» Document passage:
_ _ _

About all I can say is that it's good to hear the church really speaking out on the social issues that matter to the common man.

Yes, I'm cribbing from Blackadder again. I admit it. Ironically enough, one of Archbishop Dunbar's predecessors was named Robert Blackadder. The following exchange is from Blackadder II, Money, between Edmund Blackadder and the Baby-Eating Bishop of Bath and Wells, who could have been Archbishop Dunbar's drinking buddy:

Edmund: You enjoy your work, don't you?

Bishop: Bits of it, yeah.

Edmund: The violent bits.

Bishop: Yes. (begins massaging Edmund's shoulders) You see, I am a colossal pervert. No form of sexual depravity is too low for me. Animal, vegetable or mineral -- I'll do anything to anything.

Edmund: Fine words for a Bishop. It's nice to hear the Church speaking out for a change on social issues.

Bishop: Have you got the money?

Edmund: Nope.

Bishop: Good. I hate it when people pay up. Say your prayers, Blackadder. (holds out the red-hot poker) IT'S POKER TIME!!!

Edmund: Fine. (closes the book and sets it down, then stands) Are you ever concerned that people might find you out?

Bishop: No. No, no, I kill, I maim, I fornicate, but as far as my flock is concerned my only vice is a little tipple before Evensong. (Baldrick hands him a drink) Oh, thank you.


[Edmund complies]

Bishop: THIS IS WHERE YOU GET-- (staggers backward, choking) DRUGGED, BY GOD!

Edmund: No, by Baldrick, actually… but the effect is much the same.

_ _ _

» Work to complete:
A – According to the Blackadder passage, what was the name of one of Archbishop Dunbar's predecessors?
B – Duplicate the Blackadder passage between "About all I" and "of it, yeah.", inclusive.
The records are separate material with no connection to the Blackadder passage.

_ _ _

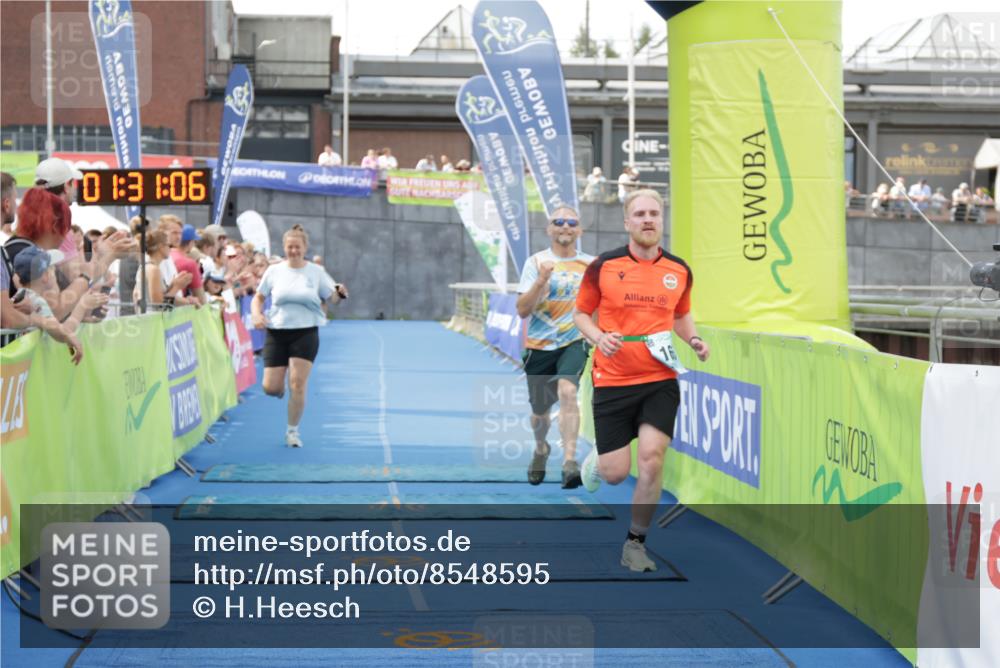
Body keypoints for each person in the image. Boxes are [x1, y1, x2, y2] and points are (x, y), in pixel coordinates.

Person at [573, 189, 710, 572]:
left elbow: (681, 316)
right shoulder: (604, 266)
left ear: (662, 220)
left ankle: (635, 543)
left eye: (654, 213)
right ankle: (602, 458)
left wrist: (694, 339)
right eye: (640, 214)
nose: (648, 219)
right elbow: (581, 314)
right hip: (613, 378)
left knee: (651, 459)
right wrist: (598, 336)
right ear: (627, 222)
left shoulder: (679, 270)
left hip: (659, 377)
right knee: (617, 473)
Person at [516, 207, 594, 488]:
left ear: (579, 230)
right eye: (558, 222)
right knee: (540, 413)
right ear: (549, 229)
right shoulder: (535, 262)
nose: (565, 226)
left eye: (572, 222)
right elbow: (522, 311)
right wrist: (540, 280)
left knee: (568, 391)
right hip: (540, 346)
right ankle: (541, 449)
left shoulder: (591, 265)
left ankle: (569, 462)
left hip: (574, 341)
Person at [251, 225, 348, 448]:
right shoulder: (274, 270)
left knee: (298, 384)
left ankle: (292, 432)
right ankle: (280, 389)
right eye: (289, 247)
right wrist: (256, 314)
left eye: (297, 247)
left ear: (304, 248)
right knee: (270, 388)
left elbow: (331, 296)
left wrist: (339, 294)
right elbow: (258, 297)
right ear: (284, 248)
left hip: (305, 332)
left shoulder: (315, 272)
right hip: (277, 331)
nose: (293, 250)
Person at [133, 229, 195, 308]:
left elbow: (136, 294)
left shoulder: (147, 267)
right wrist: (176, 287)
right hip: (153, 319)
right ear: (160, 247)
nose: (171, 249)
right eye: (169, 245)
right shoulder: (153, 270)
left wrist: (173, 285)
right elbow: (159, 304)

_ _ _

» Answers to each task:
A – Robert Blackadder.

B –
About all I can say is that it's good to hear the church really speaking out on the social issues that matter to the common man.

Yes, I'm cribbing from Blackadder again. I admit it. Ironically enough, one of Archbishop Dunbar's predecessors was named Robert Blackadder. The following exchange is from Blackadder II, Money, between Edmund Blackadder and the Baby-Eating Bishop of Bath and Wells, who could have been Archbishop Dunbar's drinking buddy:

Edmund: You enjoy your work, don't you?

Bishop: Bits of it, yeah.